IF THIS HOUSE COULD TALK -- Blog #9
I call June “Birthday Month.” All three of Charles’ and Sylvia’s three children were born in June. Talk about planning.
The oldest, Tinnie Ludowine, was born June 26, 1877. Jennie Lucy was born two years later on June 14, 1879. Charles John Daniel, the youngest, was born June 9, 1881.
Tragically, Sylvia did not see the children grow to adulthood. She died of consumption April 3, 1883, just months before the children’s 6th, 4th and 2nd birthdays.
Charles was left to raise his young children. He did so as a single parent, not remarrying. He would try to be both a mother and father to them.
In the first years after Sylvia’s death, Charles’ nieces Jennie and Ludowine Schmidt (sister Jane’s early 20s daughters) stepped in to provide love, care, and guidance to their young cousins. They alternated staying at the house every other week. Thank goodness, because I really don’t know what Charles would have done. Charles worried about what would happen to his children if he should die. Mindful of what happened to Sylvia when she was orphaned at age nine years, he would ask, “Can the home sustain itself and the children be kept here together?” Sylvia and her siblings were separated and Sylvia lived with an abusive aunt.

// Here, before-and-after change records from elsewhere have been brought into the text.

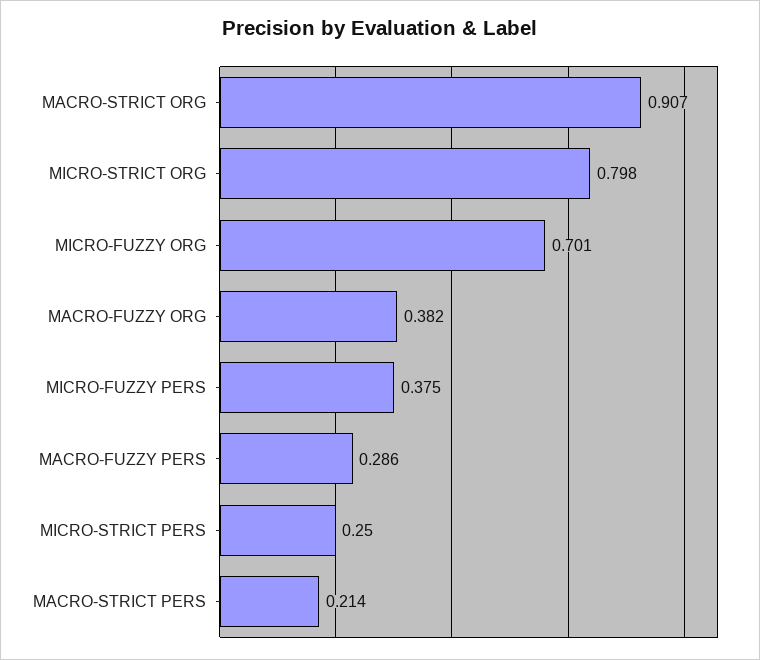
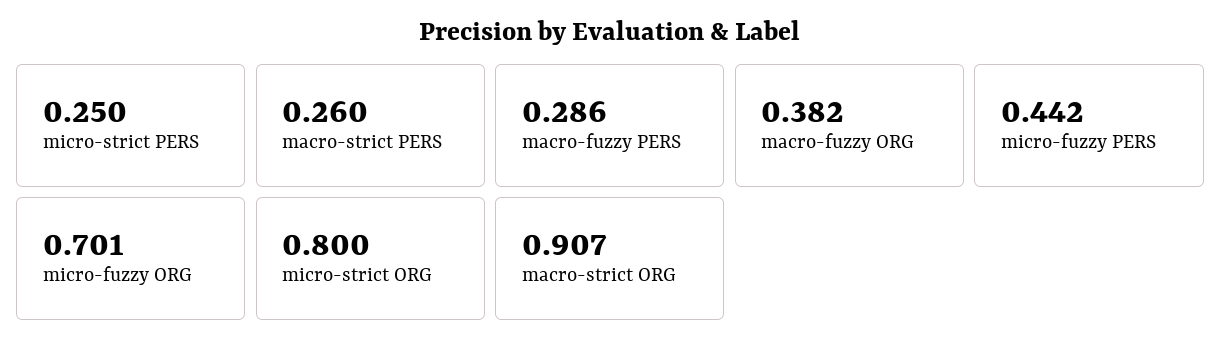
  {
    "MACRO-STRICT ORG": 0.907,
-   "MICRO-STRICT ORG": 0.798,
+   "MICRO-STRICT ORG": 0.8,
    "MICRO-FUZZY ORG": 0.701,
    "MACRO-FUZZY ORG": 0.382,
-   "MICRO-FUZZY PERS": 0.375,
+   "MICRO-FUZZY PERS": 0.442,
    "MACRO-FUZZY PERS": 0.286,
    "MICRO-STRICT PERS": 0.25,
-   "MACRO-STRICT PERS": 0.214
+   "MACRO-STRICT PERS": 0.26
  }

Mr. Newcomb’s photos help us remember the children’s early years. The top left photo of Tinnie, Charles J.D., and Jennie was taken in 1882, six months before Sylvia’s death. The top right photo from 1887 shows Tinnie (9), Charles J.D. (5) and Jennie (7) wearing the lockets they were given Christmas 1883 as a remembrance of “Mama.” In the bottom photo from November 1895, Tinnie (18), Charles J.D. (14), Jennie (16) and Charles (54) are in front of the east bay window in what Charles calls “the dearest room in the house,” Sylvia’s favorite of my rooms.